Jones, who made his United first-team debut as a substitute in the 5-1 FA Cup win at Portsmouth in January 1999, said: “In the short career I had, I pretty much ticked every box. Although I didn’t quite manage the World Cup with Wales, mind! But I can’t complain really.
“My time at Leeds will always be special. A lot of the lads had been with the academy since the age of eight, nine or 10 and at first I was a bit behind at 12 when I got there. But it was easy to fit in.
“The best memories I’ve had in my life so far – I’m only 31 – were just growing up as a young boy involved in an academy. Twenty-six of us stayed in the hostel, Harry Kewell from Australia, Alan Maybury from Ireland, even Nicky Byrne from Westlife. I made some fantastic friends and am still close to Stephen McPhail, who is at Cardiff.
“Leeds was pretty much my upbringing and what turned me into a man. I learned about being disciplined from Paul Hart and Eddie Gray and going there was the best thing that could have happened to me.
“People ask about my achievements in football and I always have to mention the FA Youth Cup final (in 1996-97). For me to get the winner in Leeds with a diving header (Leeds won 2-1 and triumphed 1-0 in the second leg) was fantastic.
“We won the Pontins League as well (in 1998-99) and while being ambitious to play football, we were willing to listen and look at all the lads who went on to make it.
“Playing in the first team was unbelievable. I looked up to David Batty for years as a young boy and to actually play with him was a dream come true.
“People still walk down the street and mention the game at Elland Road against Manchester United where I think we drew 1-1 (in April 1999) and I was at right-back marking (Jesper) Blomqvist, so that game sticks out. I always thought I’d be marking my Wales team-mate Ryan Giggs, which would have been a massive thing, so it was a bit of a blow Blomqvist was playing. Although someone has since said that after 20 minutes he’d got passed me a few times and I punched the floor in anger!
“And how can you ever forget going to places like the Bernabeu? Even though I didn’t play when we were there, just being on the pitch at half-time, warming-up and looking around was unbelievable.
“I also remember the Galatasaray game, which was a massive one, but at the same time after what happened before with the two Leeds fans, it put a huge dampener on it.”
While his playing days have long since been over, Jones is currently clocking up the miles just as he did as an industrious midfielder, in a series of fundraising challenges in memory of tragic Whites hero Gary Speed.
Like the rest of the footballing world, Jones was stunned at the news of his compatriot and great friend’s untimely death in November and in a bid to commemorate the life of Speed, he subsequently decided to organise a host of charity tasks to help raise money for the ex-Wales manager’s favoured charities.

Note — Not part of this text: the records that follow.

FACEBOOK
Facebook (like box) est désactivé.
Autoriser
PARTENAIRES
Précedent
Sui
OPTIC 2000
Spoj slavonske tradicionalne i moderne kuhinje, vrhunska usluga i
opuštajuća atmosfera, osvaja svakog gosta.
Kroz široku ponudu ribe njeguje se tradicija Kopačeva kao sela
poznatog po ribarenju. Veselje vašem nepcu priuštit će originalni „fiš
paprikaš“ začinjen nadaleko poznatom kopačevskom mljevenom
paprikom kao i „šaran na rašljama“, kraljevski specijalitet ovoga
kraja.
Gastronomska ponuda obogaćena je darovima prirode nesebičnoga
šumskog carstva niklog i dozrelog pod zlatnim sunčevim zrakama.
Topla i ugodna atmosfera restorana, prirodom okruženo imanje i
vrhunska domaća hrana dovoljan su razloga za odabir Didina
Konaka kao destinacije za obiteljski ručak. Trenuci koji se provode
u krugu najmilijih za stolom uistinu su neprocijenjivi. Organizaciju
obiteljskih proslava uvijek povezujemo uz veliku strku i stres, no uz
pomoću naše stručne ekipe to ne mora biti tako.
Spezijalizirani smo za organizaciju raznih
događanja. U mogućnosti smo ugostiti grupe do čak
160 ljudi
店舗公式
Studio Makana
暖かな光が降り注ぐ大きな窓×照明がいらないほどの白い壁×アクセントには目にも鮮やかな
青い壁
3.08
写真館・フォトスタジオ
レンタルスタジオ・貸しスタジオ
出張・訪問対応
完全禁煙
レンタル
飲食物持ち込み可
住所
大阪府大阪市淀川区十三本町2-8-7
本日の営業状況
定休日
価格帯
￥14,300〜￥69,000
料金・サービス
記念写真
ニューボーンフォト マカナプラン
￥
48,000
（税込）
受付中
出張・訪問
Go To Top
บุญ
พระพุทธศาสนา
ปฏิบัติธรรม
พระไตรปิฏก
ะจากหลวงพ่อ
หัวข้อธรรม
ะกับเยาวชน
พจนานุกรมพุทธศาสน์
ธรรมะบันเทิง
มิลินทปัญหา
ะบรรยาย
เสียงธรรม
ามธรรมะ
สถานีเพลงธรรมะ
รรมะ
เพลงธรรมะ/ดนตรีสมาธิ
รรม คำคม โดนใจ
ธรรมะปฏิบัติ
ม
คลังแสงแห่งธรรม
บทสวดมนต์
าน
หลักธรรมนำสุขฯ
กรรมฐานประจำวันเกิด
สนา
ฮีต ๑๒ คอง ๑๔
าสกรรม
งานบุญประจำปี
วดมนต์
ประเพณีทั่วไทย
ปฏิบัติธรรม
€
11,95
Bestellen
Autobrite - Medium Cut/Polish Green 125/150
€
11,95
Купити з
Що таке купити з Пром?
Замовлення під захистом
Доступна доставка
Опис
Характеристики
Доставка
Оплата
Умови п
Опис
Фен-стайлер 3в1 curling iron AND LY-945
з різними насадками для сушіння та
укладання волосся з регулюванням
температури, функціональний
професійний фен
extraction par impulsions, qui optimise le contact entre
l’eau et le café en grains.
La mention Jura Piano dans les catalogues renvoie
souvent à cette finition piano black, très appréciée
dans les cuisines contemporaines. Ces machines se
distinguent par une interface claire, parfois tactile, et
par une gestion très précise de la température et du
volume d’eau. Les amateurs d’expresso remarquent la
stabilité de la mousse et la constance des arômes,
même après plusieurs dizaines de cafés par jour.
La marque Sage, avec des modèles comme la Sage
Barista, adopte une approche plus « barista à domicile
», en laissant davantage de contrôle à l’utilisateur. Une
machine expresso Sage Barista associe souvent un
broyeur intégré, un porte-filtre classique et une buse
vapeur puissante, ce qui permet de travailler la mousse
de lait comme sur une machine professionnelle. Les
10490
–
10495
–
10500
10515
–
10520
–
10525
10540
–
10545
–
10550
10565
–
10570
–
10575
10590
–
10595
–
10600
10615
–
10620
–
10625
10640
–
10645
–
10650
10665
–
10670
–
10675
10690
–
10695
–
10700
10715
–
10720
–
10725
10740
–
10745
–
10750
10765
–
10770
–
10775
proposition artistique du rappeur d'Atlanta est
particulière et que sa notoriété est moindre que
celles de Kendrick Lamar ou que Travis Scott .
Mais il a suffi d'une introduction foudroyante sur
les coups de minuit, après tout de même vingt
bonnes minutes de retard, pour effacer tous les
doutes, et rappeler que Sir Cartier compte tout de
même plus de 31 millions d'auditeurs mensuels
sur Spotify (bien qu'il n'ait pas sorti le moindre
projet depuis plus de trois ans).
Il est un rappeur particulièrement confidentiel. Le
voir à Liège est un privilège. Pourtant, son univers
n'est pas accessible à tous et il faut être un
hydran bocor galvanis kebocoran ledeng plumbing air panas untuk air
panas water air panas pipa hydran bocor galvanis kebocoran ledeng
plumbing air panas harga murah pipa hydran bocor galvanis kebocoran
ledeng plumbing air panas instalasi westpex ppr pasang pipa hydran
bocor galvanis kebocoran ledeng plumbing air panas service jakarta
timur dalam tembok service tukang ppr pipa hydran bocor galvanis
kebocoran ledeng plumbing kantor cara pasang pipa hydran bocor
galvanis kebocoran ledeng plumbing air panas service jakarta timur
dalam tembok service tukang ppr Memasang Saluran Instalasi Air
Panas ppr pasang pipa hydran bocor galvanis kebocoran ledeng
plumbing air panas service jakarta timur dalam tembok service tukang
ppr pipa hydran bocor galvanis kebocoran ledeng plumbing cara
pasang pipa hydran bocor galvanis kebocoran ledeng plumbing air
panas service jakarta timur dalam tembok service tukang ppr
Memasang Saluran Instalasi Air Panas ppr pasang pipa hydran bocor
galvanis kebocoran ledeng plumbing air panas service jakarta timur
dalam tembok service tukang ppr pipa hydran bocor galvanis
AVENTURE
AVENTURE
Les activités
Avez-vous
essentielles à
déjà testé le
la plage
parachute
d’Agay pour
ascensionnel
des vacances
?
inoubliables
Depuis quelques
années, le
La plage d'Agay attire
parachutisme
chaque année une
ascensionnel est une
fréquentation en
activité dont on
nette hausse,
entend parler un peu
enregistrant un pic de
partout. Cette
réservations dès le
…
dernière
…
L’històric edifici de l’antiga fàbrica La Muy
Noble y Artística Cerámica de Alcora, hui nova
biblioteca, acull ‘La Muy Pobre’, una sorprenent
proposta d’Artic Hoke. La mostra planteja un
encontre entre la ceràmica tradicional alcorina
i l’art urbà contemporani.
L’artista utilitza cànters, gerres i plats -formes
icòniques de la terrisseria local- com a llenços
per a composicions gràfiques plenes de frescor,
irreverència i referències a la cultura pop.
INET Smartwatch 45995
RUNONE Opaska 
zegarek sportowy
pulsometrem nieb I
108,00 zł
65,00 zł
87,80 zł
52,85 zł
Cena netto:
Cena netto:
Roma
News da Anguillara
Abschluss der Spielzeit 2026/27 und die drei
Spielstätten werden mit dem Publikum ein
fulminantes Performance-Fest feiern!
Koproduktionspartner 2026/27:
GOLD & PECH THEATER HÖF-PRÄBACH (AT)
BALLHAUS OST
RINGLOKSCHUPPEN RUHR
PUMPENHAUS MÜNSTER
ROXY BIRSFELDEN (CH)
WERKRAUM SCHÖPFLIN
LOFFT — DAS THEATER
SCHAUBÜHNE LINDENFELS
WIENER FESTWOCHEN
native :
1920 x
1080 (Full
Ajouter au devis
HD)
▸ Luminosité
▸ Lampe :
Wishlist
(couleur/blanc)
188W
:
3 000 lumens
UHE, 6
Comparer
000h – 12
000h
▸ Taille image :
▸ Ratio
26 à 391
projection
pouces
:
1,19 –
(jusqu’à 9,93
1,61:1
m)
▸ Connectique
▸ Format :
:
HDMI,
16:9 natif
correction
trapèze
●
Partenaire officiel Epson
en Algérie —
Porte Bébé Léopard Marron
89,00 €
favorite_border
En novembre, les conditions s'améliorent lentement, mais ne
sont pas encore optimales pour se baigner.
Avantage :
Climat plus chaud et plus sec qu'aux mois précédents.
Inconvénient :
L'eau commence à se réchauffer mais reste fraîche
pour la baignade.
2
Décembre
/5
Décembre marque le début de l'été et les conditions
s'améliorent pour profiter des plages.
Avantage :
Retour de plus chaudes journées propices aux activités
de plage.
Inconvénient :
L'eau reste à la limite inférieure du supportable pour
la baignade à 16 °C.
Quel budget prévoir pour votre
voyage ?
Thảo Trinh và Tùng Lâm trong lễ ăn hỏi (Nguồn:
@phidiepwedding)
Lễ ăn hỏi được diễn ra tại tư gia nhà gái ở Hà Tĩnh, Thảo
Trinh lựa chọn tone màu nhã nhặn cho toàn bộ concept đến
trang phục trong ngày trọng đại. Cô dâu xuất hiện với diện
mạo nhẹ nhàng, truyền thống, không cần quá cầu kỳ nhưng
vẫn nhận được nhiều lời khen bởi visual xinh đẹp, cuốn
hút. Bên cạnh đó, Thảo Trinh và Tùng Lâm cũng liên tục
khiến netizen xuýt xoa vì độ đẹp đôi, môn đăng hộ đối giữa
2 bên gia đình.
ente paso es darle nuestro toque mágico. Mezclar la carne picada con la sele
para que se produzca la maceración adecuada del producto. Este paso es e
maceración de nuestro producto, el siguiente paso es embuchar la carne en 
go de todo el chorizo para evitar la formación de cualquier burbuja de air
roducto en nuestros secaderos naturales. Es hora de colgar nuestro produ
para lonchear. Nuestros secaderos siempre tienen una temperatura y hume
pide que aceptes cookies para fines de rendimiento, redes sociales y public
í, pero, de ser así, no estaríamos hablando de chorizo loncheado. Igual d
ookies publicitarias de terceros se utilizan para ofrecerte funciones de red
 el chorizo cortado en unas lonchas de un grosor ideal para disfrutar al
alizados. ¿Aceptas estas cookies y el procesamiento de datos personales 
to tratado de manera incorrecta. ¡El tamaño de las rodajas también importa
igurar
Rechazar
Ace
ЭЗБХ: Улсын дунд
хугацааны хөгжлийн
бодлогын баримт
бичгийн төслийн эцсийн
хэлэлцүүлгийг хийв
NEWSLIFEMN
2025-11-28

Jones, who has set himself a target of tackling four half-marathons and two full marathons in 2012 – not to mention a 13,000ft skydive – said: “The contribution that Gary made to my personal life as well as my career was absolutely fantastic. He was a role model and mentor for me, but more importantly a friend, someone I could ring up and have a chat with. He meant the world to me, having met him as a young lad coming up to Leeds.
“We had a similar type of background and coming from Wales, we just bonded straightaway.
“We had a long friendship and, like everyone else, I was massively surprised (at news of his death). I’d never been used to a lot of grief in my life, but what I do know when I get anger and frustration in me, the way to deal with that is get some good energy in me and channel it. I thought I’d turn all this negativity into a positive and do something good for him.
“Gary did the London Marathon in 2010 and I’ll be doing that this year. It will be competitive; I know it’s a silly thing, but I’ll have to make sure I beat his time!”